*Problem:* Copy the part of the items that opens with the line containing "SR vs LYON – Game 1 | Week 2 Day" and closes with the line containing "HLE vs KT Game 3 | LCK 2026", replacing every "Week" with "Wk" and leaving all else unchanged. Give only those lines.

*Entries shown:*
####################

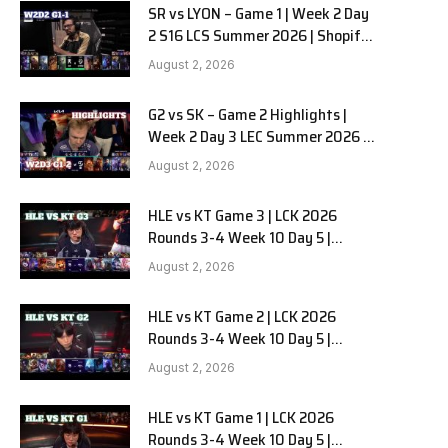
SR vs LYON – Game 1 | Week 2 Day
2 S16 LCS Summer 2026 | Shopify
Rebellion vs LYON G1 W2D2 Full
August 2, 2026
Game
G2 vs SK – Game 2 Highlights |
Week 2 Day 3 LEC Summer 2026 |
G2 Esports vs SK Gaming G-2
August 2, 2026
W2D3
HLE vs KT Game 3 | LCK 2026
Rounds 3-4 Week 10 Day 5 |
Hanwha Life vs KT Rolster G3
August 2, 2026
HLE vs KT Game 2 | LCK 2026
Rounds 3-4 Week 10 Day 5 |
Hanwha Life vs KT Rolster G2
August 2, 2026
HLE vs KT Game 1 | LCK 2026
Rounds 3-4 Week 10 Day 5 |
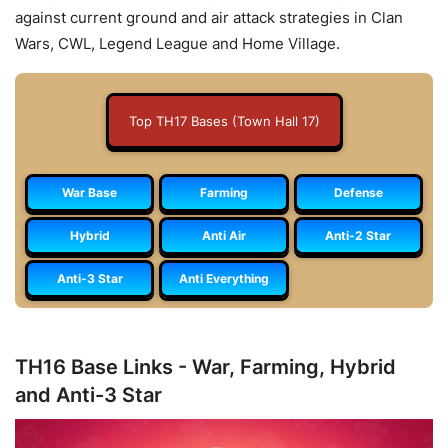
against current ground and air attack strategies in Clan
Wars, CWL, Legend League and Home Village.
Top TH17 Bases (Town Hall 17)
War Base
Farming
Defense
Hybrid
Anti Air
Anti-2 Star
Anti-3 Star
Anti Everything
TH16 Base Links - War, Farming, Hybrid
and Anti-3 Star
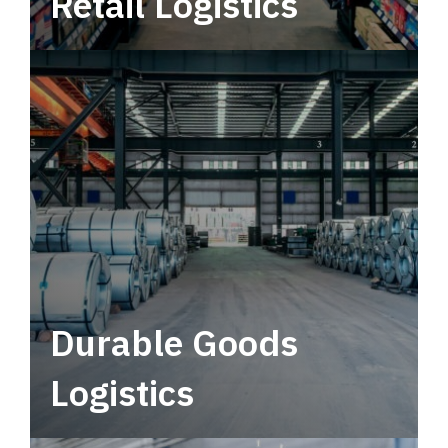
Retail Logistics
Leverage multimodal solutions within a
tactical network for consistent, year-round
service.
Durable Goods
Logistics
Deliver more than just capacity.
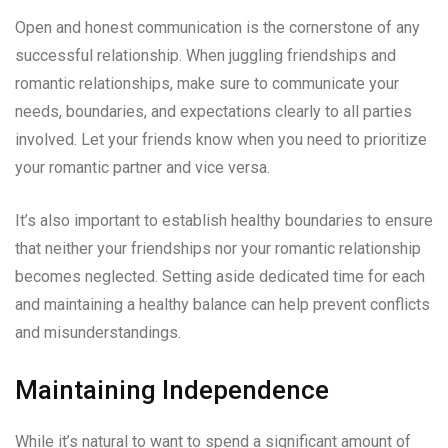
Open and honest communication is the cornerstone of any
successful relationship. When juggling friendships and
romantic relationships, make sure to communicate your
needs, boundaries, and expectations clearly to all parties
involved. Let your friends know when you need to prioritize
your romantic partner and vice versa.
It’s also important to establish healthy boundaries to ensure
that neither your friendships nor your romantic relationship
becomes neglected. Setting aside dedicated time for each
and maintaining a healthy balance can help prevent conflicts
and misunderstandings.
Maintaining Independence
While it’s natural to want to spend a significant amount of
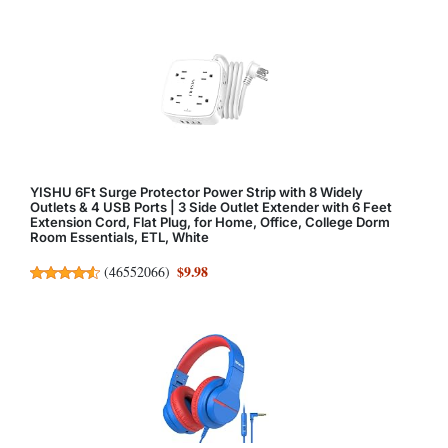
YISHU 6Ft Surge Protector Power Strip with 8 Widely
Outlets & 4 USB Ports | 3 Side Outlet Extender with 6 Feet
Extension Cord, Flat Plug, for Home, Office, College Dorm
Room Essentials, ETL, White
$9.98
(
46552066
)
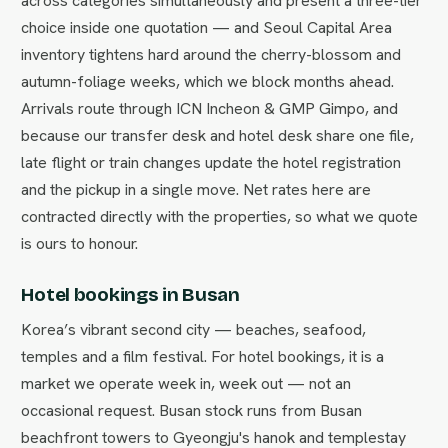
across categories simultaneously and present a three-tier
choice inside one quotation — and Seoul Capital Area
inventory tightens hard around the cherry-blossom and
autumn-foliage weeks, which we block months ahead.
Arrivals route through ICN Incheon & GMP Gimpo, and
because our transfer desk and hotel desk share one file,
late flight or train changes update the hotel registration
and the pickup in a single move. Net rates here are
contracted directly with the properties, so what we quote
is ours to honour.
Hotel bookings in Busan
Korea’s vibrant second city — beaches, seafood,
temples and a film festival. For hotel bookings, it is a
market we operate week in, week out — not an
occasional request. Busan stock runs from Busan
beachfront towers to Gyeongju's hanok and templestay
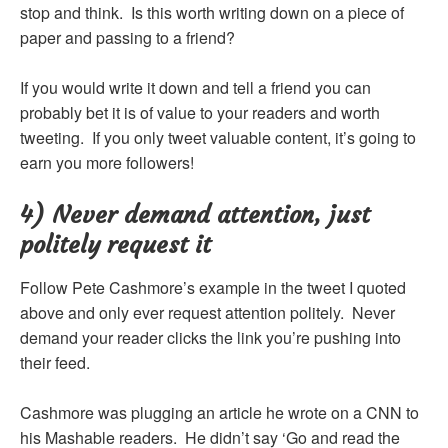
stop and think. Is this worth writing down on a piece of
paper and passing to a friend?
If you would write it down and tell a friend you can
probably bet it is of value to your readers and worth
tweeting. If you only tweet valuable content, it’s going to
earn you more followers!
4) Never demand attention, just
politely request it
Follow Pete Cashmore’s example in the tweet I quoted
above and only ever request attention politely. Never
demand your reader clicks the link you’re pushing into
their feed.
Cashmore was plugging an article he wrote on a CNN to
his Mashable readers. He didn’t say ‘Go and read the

####################

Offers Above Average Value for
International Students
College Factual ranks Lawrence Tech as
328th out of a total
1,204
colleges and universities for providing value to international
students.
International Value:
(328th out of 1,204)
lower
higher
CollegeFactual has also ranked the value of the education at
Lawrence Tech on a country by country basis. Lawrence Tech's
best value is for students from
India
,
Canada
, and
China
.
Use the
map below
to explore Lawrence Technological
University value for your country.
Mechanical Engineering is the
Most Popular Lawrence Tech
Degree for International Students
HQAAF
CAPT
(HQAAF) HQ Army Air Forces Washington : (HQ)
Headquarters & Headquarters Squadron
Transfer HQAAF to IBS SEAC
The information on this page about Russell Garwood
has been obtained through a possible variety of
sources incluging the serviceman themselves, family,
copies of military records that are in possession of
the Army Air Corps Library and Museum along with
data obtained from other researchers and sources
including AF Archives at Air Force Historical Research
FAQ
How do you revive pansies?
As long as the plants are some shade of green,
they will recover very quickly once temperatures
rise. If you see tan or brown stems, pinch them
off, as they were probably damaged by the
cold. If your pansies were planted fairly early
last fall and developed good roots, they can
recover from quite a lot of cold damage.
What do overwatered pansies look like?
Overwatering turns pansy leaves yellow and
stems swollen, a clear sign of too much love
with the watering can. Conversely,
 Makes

####################

*Task answer:*
SR vs LYON – Game 1 | Wk 2 Day
2 S16 LCS Summer 2026 | Shopify
Rebellion vs LYON G1 W2D2 Full
August 2, 2026
Game
G2 vs SK – Game 2 Highlights |
Wk 2 Day 3 LEC Summer 2026 |
G2 Esports vs SK Gaming G-2
August 2, 2026
W2D3
HLE vs KT Game 3 | LCK 2026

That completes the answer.